Required actions:
1) Answer these questions about the game thread:
(a) Which player does Jace say is killing the team?
(b) According to Wade2Bosh, what did the lead go back up to after Miller's three?
(c) Who does Jace say made a 5-man sub?
2) Rewrite the records as a numbered list, omitting blank lines, from the first line of the records through the line containing "as a personal struggle—one individual".

Frustrating how all season LeBron hasn't gotten foul calls. I just watched that OKC game and it's a huge difference in the way those guys are officiated.


----------



## Jace (Sep 26, 2005)

Joel is an affront to offense.

LeBron back to getting no calls. OK, now he gets one next touch. Might've been an offensive foul, though.


----------



## Adam (Jan 28, 2003)

Look how amped up this scrub is to play against LeBron.


----------



## Jace (Sep 26, 2005)

OK, the push was after Crowder hit him.


----------



## Jace (Sep 26, 2005)

Bernard James is killing us.


----------



## Adam (Jan 28, 2003)

Guess basketball is a difficult game when the refs don't call fouls against your opponent.


----------



## Wade County (Jun 22, 2003)

^ Embarassing


----------



## Wade2Bosh (Mar 31, 2004)

Well that was an awful start to the quarter. Never good when we're relying on Battier shot clock buzzer beaters and anything that has to with Joel on offense.


----------



## Wade2Bosh (Mar 31, 2004)

Ray 3333


----------



## Wade County (Jun 22, 2003)

Dat Ray 333


----------



## Jace (Sep 26, 2005)

:cosby:


----------



## Adam (Jan 28, 2003)

Guys with Bernard James body type always seem to kill us.


----------



## Jace (Sep 26, 2005)

Bernard James is still in the middle of everything bad for us. Where am I?


----------



## Jace (Sep 26, 2005)

Bosh hasn't hit that turn around fade in ages.


----------



## Jace (Sep 26, 2005)

> @*DimeUpdate*  Bernard James, Dominique Jones and Jae Crowder have combined for 16 points 6 assists and 5 rebounds. Keeping the #*Mavs* in the game


Of course.

James is grabbing every rebound. Pathetic.


----------



## Wade2Bosh (Mar 31, 2004)

Battier 33333

nice pass by Wade out of the post


----------



## Jace (Sep 26, 2005)

Carlisle making a 5-man sub.


----------



## Wade County (Jun 22, 2003)

Shaaaaane


----------



## Wade County (Jun 22, 2003)

What a finish by Wade


----------



## Wade2Bosh (Mar 31, 2004)

Miller 3333

lead back up to 15


----------



## Wade County (Jun 22, 2003)

Miller time!


----------



## Adam (Jan 28, 2003)

Wade County said:


> What a finish by Wade


I think he was fouled too. He screamed and1 at that ref who hasn't called anything all night.


----------



## Jace (Sep 26, 2005)

Wade2Bosh said:


> Battier 33333
> 
> nice pass by Wade out of the post


Posted up his fellow Marquette alum and no-looked it like LeBron. That was nice.

Sick dunk attempt and adjustment for the floater after the block by Kaman. Does that count as two field goal attempts? It should if that's a block.


----------



## Wade2Bosh (Mar 31, 2004)

Spo always has the worst inside trax clips :laugh:


----------



## Jace (Sep 26, 2005)

Ray Ray's got some sweet shoes on.


----------



## Adam (Jan 28, 2003)

Rebounding is so far outside Bosh's thinking that he would rather go up to block a shot that was already released than box out and board. Incredible.


----------



## Jace (Sep 26, 2005)

[Dataset records]
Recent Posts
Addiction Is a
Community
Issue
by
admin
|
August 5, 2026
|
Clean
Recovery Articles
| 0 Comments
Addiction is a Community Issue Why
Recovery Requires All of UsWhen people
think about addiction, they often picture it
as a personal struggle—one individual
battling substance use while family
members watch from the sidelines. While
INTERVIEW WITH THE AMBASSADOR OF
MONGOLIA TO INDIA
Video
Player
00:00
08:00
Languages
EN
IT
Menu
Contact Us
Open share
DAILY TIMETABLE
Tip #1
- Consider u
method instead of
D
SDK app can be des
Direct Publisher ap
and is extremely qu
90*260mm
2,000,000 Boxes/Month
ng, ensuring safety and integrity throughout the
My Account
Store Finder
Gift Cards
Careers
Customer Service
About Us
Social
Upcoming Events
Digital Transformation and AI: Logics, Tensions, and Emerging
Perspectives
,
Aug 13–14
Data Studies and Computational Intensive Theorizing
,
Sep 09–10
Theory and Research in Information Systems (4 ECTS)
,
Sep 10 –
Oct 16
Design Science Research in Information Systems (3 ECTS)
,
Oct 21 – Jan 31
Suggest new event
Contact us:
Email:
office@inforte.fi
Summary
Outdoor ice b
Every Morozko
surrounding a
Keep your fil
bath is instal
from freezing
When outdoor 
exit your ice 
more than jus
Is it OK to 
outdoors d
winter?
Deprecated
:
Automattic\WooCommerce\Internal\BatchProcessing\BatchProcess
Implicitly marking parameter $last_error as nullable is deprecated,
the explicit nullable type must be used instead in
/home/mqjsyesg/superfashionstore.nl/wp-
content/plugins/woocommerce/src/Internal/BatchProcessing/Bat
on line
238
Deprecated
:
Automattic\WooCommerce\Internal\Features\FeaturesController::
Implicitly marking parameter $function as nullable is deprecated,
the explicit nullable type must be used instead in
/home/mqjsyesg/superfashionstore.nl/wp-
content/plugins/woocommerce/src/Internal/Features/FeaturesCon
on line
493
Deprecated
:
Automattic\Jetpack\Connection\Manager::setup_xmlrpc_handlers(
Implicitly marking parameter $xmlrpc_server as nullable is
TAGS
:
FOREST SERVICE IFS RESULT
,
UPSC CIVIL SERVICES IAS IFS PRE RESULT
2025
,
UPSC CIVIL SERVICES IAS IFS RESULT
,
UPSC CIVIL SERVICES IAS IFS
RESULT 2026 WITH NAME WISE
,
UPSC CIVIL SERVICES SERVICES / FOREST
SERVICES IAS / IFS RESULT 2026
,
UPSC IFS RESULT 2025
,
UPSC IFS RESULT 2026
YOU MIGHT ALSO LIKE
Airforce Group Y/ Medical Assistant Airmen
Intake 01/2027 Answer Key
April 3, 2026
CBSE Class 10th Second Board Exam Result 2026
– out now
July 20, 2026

Results:
1)
(a) Bernard James
(b) 15
(c) Carlisle

2)
1. Recent Posts
2. Addiction Is a
3. Community
4. Issue
5. by
6. admin
7. |
8. August 5, 2026
9. |
10. Clean
11. Recovery Articles
12. | 0 Comments
13. Addiction is a Community Issue Why
14. Recovery Requires All of UsWhen people
15. think about addiction, they often picture it
16. as a personal struggle—one individual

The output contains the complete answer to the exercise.